On October 27th, the Court of Appeals for the Ninth Circuit decided an interesting case pertaining to the ACPA. Paolo Dorigo found the company DSPT to design, manufacture, and sell men’s clothing. DSPT created the brand names Equilibrio and EQ. After initial success, Dorigo hired his friend Lucky Nahum. With Nahum’s aid, DSPT created a website, www.eq-Italy.com; however, the website was registered under Nahum’s name. The website quickly grew with the company and became the company’s catalog, order form, primary contact with customers, and major marketing tool.
However, as the company grew, the friendship between Dorigo and Nahum deteriorated. Instead of renewing his contract with DSPT, Nahum signed with a competitor. Shortly thereafter, the DSPT website was taken down and replaced with a message that stated, “All fashion related questions to be referred to Lucky Nahum at: [email protected]” Reportedly, Nahum had taken down the website in order to get DSPT to pay him for previous work he had done.
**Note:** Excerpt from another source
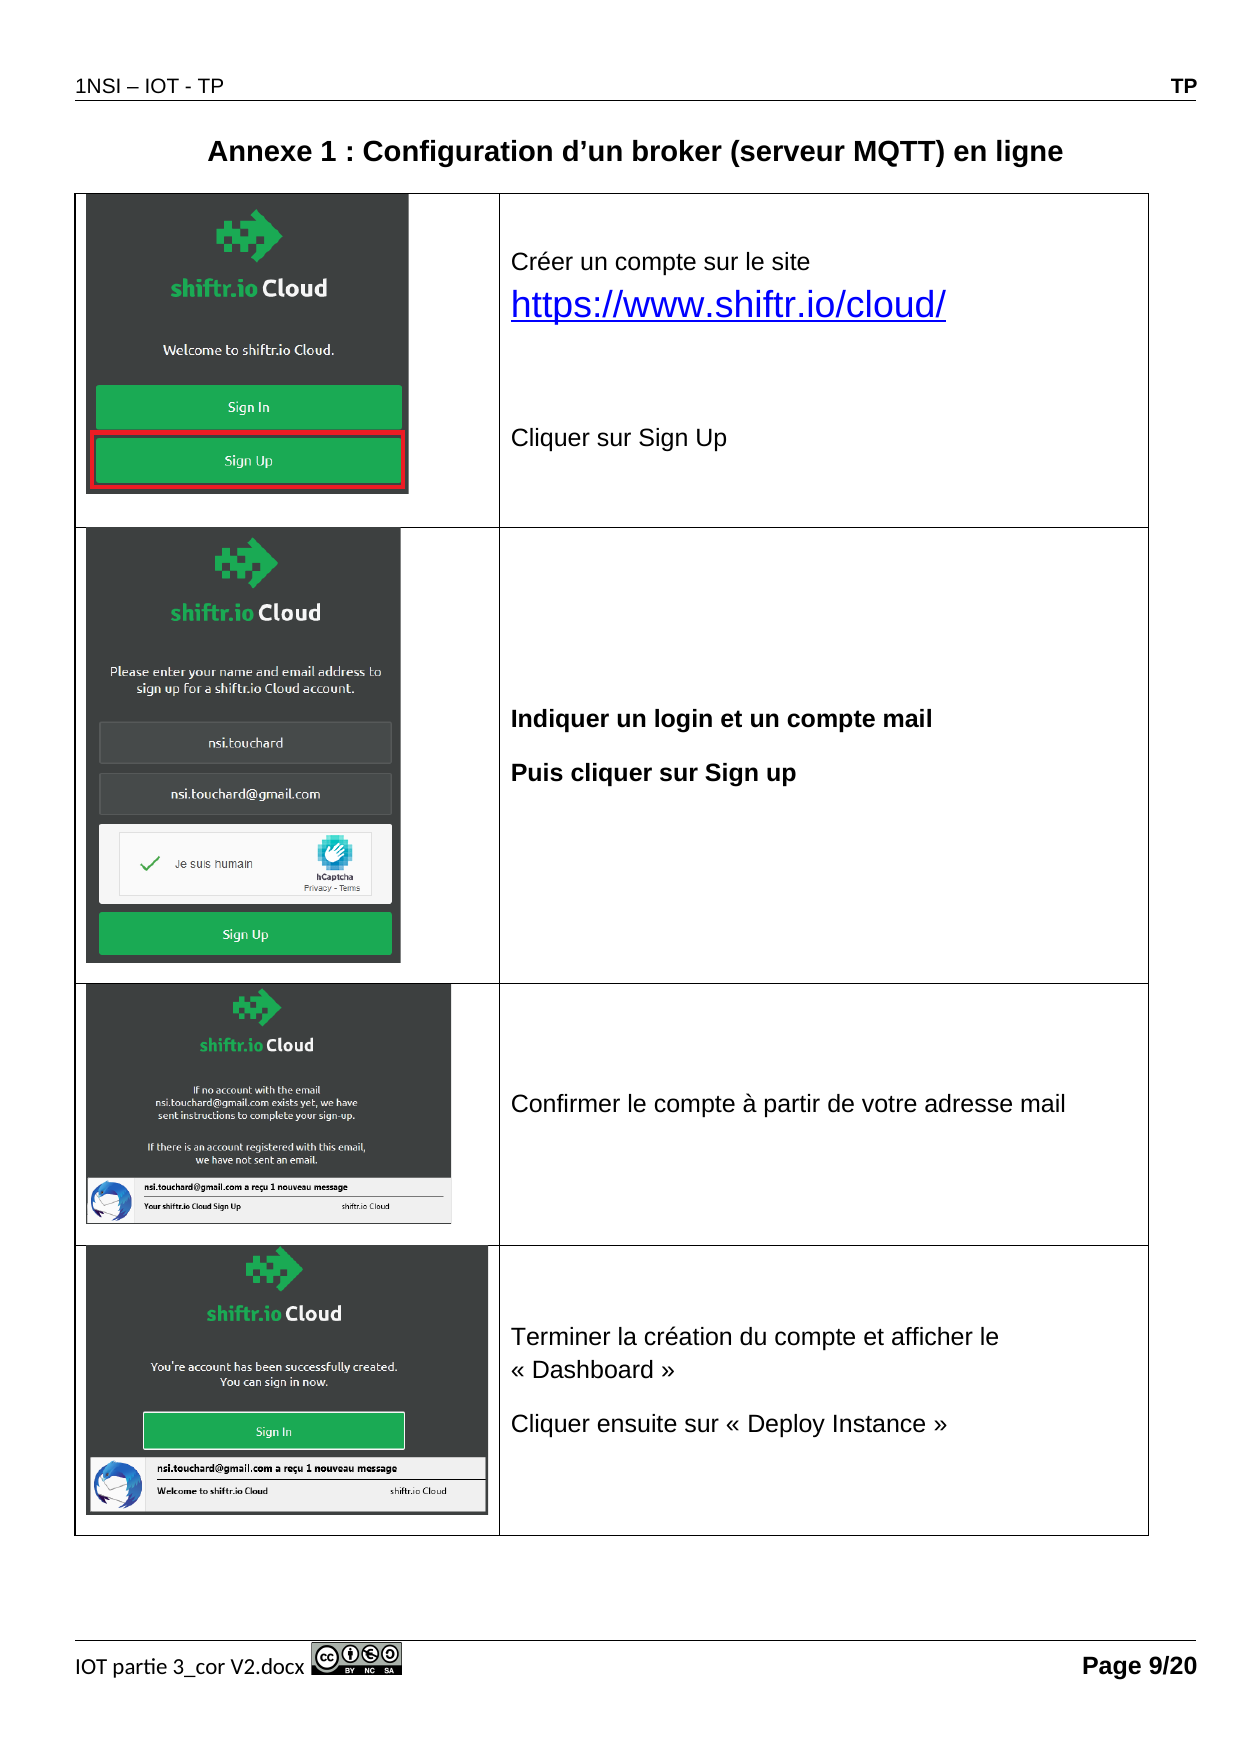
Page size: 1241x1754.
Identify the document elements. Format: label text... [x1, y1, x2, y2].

Following the disappearance of the website, DSPT had dismal quarters as sales plummeted. Customers and salesmen were no longer able to refer to the website when purchasing. Requests for return of the site were rejected. Suit was finally filed against Nahum for cybersquatting.
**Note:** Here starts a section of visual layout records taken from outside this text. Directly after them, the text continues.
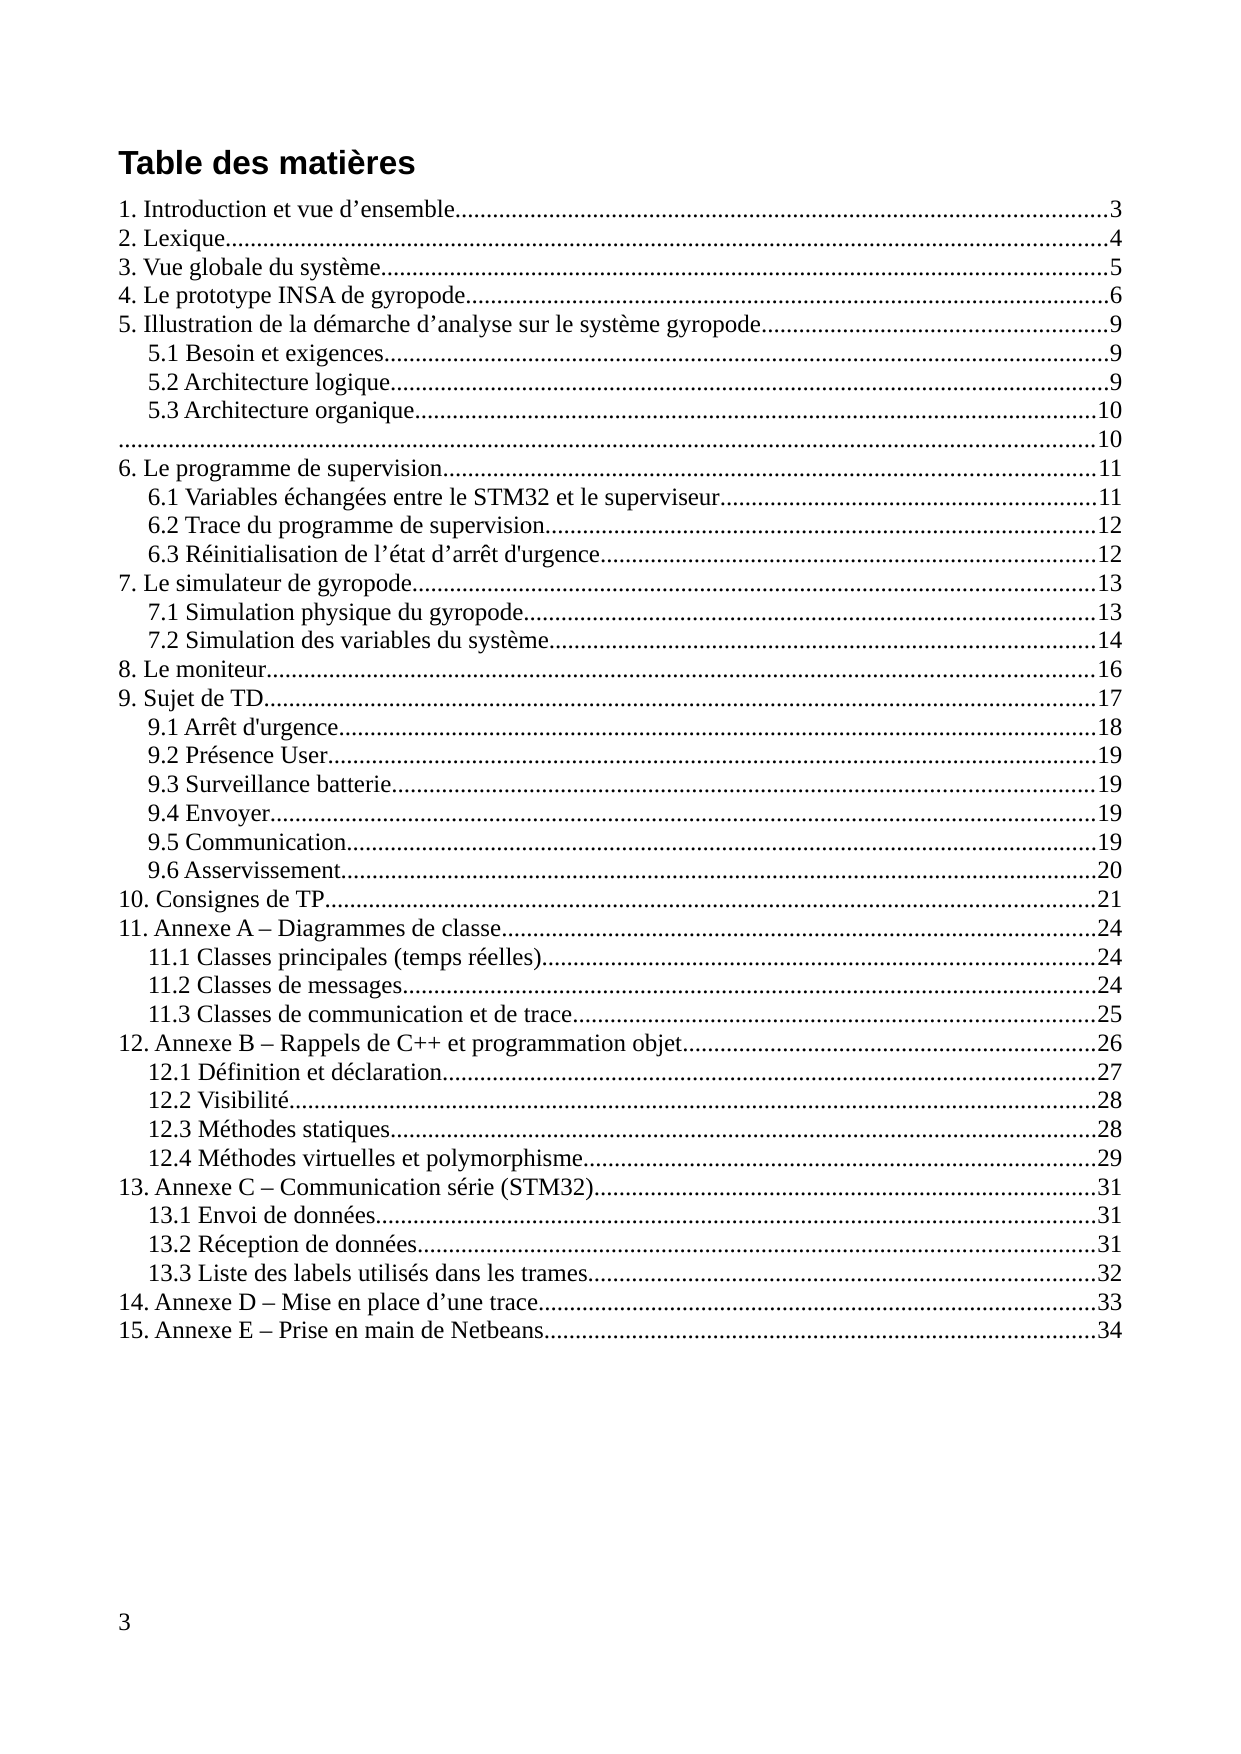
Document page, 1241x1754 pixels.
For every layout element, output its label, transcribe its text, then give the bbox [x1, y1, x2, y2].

text 3. Vue globale du système 5 [118, 252, 1122, 280]
text 13.1 Envoi de données 31 [148, 1200, 1122, 1229]
text 6.1 Variables échangées entre le STM32 et le superviseur 11 [148, 482, 1122, 510]
text 5. Illustration de la démarche d’analyse sur le système gyropode 9 [118, 309, 1122, 338]
text 11.3 Classes de communication et de trace 25 [148, 999, 1122, 1028]
text 7.2 Simulation des variables du système 14 [148, 625, 1122, 654]
text 12.4 Méthodes virtuelles et polymorphisme 29 [148, 1143, 1122, 1172]
text 9.2 Présence User 19 [148, 740, 1122, 769]
text 6.2 Trace du programme de supervision 12 [148, 510, 1122, 539]
text 2. Lexique 4 [118, 223, 1122, 252]
text 14. Annexe D – Mise en place d’une trace 33 [118, 1287, 1122, 1315]
text 7. Le simulateur de gyropode 13 [118, 568, 1122, 597]
text 5.2 Architecture logique 9 [148, 367, 1122, 395]
text 6. Le programme de supervision 11 [118, 453, 1122, 482]
text 9.1 Arrêt d'urgence 18 [148, 712, 1122, 740]
text 1. Introduction et vue d’ensemble 3 [118, 194, 1122, 223]
text 9.6 Asservissement 20 [148, 855, 1122, 884]
text 9. Sujet de TD 17 [118, 683, 1122, 712]
text 11.1 Classes principales (temps réelles) 24 [148, 942, 1122, 970]
text 7.1 Simulation physique du gyropode 13 [148, 597, 1122, 625]
text 6.3 Réinitialisation de l’état d’arrêt d'urgence 12 [148, 539, 1122, 568]
text 9.3 Surveillance batterie 19 [148, 769, 1122, 798]
text 9.5 Communication 19 [148, 827, 1122, 855]
text 5.3 Architecture organique 10 [148, 395, 1122, 424]
text 13. Annexe C – Communication série (STM32) 31 [118, 1172, 1122, 1200]
text 12.2 Visibilité 28 [148, 1085, 1122, 1114]
text 4. Le prototype INSA de gyropode 6 [118, 280, 1122, 309]
text 12.1 Définition et déclaration 27 [148, 1057, 1122, 1085]
text 13.2 Réception de données 31 [148, 1229, 1122, 1258]
text 15. Annexe E – Prise en main de Netbeans 34 [118, 1315, 1122, 1344]
text 11.2 Classes de messages 24 [148, 970, 1122, 999]
text 5.1 Besoin et exigences 9 [148, 338, 1122, 367]
text 8. Le moniteur 16 [118, 654, 1122, 683]
text 10. Consignes de TP 21 [118, 884, 1122, 913]
text 11. Annexe A – Diagrammes de classe 24 [118, 913, 1122, 942]
text 13.3 Liste des labels utilisés dans les trames 32 [148, 1258, 1122, 1287]
text 9.4 Envoyer 19 [148, 798, 1122, 827]
text 10 [118, 424, 1122, 453]
text 12.3 Méthodes statiques 28 [148, 1114, 1122, 1143]
subtitle Table des matières [118, 143, 1122, 182]
text 12. Annexe B – Rappels de C++ et programmation objet 26 [118, 1028, 1122, 1057]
Civil liability for violating the ACPA can be established by satisfying a three part test. The plaintiff must prove, “(1) the defendant registered, trafficked in, or used a domain name; (2) the domain name is identical or confusingly similar to a protected mark owned by the plaintiff; and (3) the defendant acted ‘with bad faith intent to profit from that mark.'” As to the first part, Nahum was clearly using the domain name. Turning to the second part, while DSPT had not registered its Equilibrio and EQ brand names it had used them in commerce resulting in a common law trademark. Therefore, plaintiff did have a protected mark. Additionally, there had been actual confusion by customers about the altered website. The Court found this, in addition to the similarities between the mark and the domain name, to satisfy part two. Finally, as to the third part of the test, the Court held that even though registration of the domain name was in good faith, it had subsequently turned bad. Nahum was holding the website ransom until DSPT paid him. The Court determined that “profit” as required by the act included “simply the intent to get money.” Whether it was money that Nahum may have already been owed was immaterial. In the end, Nahum was found to owe DSPT $152,000 in damages.
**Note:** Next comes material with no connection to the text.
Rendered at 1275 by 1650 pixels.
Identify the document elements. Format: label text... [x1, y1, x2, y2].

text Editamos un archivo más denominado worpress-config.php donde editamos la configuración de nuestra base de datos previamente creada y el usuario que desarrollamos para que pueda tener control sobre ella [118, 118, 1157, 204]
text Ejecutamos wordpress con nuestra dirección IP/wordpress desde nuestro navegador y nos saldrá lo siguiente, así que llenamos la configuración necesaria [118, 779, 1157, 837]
While this suit portrays an atypical fact scenario for an ACPA case, the faulty organizational aspects of DSPT including domain name ownership are not uncommon to many companies. The ransoming of a domain name as well as many other problems can be avoided by utilizing systematic e-commerce business planning. While DSPT was awarded damages in the end, the damage to DSPT’s customer relations and future business may never be known.